#### Reading passage
It is irrelevant how much information it passes. We could fail to connect it and it would pass no information at all, and its level of awareness would be unchanged.
That I agree with.
Irrelevant: We are not the rock. If we live inside a rock and perceive the environment there and process the information, then we are very much aware. If by "we" you mean some putative property of a certain rock, then that rock is different from the generic concept of a rock.
If it doesn't matter whether the thermostat is connected to us, then it doesn't matter whether there are people inside the rock. What matters is that information is being passed. And clearly, more information is making its way into the rock than is being passed by the thermocouple.
That would affect our awareness, not that of the thermostat.
No. It means to process information. And processing information ALWAYS implies filtering.
And how do we differentiate between the filtering done by the rock and that done by the thermostat? It was Pixy who introduced switching. All that means is that the thermostat filters more stringently - leaving almost no information. The rock lets quite a bit through.
Digitizing? No, not to my knowledge. It is the models we use to make it easier to understand that involve digitizing. .... Unless you refer to quantum steps, of course.
I'm still unable to see a coherent model that denies the rock awareness and allows it to the thermostat. That's why I'm demanding the physical model. At present, there's nothing to grasp hold of. The thermostat has exactly two states, the rock uncountably many. How does that make the thermostat more aware?
In fact, the thermostat has many states independent of its function as a thermostat. It reacts to its environment just as the rock does. Pixy seems to regard this kind of information processing as invalid, in some way. The reason appears to involve switching. According to Darat, I'm the only person who doesn't know what he's getting at.

#### Exercise a
Count the lines in the records below that contain the string "kern", and reply with the number alone.

(Collection entries)
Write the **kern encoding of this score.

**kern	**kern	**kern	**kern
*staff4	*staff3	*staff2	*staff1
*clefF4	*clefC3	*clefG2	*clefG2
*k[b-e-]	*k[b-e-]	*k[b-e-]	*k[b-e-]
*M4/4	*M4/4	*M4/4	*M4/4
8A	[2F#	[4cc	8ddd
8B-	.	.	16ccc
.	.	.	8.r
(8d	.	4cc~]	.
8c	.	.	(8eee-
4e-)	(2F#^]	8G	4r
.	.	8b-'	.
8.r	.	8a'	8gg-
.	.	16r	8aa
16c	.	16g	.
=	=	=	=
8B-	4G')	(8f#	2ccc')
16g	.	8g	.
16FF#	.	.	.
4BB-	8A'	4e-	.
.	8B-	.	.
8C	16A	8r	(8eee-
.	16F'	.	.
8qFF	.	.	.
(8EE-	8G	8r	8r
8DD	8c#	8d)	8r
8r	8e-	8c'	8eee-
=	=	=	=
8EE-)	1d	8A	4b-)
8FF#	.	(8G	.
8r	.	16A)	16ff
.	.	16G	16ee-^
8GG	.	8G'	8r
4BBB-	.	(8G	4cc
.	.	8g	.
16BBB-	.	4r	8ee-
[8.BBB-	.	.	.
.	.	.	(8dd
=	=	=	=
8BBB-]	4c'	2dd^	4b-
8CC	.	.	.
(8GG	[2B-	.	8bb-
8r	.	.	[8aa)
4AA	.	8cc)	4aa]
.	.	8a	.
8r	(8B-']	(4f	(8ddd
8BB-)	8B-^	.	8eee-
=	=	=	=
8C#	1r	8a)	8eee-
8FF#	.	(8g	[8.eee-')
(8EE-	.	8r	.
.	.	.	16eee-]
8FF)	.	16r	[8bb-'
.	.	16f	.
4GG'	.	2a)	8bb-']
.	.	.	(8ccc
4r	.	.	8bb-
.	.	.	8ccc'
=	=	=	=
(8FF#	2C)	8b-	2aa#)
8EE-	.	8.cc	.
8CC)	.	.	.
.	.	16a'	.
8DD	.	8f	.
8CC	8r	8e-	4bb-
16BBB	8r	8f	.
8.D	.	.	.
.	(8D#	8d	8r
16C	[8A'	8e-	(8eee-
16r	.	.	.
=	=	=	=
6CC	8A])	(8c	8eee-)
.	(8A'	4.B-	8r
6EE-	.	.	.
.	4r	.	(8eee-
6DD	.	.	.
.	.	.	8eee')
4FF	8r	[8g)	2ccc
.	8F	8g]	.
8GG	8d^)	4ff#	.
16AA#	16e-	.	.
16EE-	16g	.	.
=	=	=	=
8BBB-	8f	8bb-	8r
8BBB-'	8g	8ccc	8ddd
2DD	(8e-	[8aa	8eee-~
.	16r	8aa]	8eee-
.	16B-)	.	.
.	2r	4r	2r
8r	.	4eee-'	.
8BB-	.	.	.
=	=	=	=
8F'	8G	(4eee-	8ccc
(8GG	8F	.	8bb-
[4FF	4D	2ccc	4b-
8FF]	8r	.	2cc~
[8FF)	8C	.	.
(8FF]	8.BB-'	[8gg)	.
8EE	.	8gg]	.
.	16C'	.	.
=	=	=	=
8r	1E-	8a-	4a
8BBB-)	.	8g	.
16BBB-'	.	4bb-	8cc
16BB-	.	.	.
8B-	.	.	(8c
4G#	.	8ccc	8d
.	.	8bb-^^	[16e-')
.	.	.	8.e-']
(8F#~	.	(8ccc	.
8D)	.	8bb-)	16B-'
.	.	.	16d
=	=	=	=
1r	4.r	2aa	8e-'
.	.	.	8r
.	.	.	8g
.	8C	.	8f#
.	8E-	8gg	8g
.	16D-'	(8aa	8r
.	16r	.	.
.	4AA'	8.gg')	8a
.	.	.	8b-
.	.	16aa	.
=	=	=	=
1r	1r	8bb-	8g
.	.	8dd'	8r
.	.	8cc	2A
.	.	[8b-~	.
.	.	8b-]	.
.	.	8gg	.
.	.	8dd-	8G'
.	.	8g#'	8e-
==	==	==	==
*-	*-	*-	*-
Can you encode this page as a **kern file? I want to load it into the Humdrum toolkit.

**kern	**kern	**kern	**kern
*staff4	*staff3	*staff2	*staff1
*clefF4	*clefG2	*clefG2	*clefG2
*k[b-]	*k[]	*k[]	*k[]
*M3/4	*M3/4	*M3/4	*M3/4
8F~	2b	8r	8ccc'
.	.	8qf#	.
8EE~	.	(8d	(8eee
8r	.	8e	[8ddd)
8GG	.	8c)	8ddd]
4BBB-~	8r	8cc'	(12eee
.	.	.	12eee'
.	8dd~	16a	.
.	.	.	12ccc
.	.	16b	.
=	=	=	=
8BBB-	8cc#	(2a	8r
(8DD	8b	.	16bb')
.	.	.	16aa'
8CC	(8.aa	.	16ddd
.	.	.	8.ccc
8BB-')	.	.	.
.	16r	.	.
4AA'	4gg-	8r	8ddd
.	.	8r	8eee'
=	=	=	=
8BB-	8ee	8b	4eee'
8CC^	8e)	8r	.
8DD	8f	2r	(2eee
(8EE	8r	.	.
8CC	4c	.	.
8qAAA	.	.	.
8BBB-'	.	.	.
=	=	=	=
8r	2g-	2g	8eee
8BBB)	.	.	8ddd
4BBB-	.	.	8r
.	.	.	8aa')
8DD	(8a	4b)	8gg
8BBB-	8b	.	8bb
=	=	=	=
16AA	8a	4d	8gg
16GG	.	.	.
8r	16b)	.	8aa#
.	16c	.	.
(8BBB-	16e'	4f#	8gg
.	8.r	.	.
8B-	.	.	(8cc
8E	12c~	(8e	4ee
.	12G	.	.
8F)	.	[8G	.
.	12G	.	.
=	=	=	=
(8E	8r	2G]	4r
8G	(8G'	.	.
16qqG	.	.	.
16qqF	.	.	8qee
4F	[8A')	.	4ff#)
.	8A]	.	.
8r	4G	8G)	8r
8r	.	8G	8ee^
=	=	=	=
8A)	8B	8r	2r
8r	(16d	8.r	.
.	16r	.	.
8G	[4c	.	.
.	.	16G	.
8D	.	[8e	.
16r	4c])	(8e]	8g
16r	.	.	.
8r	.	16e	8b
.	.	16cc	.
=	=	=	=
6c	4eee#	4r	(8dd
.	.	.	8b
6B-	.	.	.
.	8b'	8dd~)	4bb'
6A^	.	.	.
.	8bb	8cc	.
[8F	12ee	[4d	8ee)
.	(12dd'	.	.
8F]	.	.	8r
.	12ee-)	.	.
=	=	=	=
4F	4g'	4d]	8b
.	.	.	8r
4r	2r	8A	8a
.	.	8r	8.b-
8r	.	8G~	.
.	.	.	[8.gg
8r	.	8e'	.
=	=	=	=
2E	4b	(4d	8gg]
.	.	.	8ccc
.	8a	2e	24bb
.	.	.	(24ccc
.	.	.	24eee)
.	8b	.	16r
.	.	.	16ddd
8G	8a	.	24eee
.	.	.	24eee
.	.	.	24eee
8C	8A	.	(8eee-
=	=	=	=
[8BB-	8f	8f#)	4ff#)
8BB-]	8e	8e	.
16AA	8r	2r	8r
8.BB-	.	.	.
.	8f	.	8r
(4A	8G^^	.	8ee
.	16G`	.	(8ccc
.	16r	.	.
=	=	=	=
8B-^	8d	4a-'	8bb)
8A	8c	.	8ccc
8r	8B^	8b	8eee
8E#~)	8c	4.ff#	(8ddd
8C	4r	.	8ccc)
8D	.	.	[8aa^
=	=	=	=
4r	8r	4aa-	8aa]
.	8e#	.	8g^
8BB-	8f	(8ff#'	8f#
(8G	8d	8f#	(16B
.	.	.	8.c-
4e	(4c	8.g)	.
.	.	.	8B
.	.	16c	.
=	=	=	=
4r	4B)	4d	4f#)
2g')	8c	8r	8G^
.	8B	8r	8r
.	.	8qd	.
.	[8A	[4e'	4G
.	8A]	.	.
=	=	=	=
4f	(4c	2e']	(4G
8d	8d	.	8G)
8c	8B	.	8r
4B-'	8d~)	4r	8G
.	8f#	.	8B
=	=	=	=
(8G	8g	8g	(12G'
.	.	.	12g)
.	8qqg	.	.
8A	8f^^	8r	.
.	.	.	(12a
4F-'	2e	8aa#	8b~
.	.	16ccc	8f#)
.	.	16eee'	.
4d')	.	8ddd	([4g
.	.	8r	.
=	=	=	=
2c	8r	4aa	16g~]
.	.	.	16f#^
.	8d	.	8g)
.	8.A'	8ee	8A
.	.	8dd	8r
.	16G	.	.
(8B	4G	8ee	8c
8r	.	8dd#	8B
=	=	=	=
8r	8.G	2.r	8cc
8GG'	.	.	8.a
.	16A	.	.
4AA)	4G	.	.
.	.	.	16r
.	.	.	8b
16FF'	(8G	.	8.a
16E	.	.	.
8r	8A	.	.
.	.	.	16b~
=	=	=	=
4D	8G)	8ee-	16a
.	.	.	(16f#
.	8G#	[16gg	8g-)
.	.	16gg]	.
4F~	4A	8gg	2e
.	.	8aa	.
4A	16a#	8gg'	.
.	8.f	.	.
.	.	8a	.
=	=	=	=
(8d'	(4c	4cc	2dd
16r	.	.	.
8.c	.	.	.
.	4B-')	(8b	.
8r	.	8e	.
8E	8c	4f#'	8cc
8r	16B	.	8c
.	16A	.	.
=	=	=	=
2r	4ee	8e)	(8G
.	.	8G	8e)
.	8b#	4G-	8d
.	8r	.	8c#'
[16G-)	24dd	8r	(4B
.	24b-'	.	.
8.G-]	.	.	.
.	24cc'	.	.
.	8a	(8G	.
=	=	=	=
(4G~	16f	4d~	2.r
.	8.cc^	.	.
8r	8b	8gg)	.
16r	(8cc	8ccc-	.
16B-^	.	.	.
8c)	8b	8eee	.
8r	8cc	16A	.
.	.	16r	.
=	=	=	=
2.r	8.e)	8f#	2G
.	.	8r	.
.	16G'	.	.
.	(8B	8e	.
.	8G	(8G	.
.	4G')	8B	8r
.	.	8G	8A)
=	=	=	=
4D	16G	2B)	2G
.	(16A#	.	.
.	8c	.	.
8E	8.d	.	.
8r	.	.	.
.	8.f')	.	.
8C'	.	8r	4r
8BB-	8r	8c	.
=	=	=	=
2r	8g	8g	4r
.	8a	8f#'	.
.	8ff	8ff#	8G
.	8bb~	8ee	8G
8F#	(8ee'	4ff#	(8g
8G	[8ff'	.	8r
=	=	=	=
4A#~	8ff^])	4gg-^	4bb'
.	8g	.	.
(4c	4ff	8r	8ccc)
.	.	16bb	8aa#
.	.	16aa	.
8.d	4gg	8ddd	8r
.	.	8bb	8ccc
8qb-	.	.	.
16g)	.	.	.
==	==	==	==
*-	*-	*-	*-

#### Exercise b
In the discussion about the thermostat and the rock, who introduced switching?

#### Full output a
4

#### Full output b
Pixy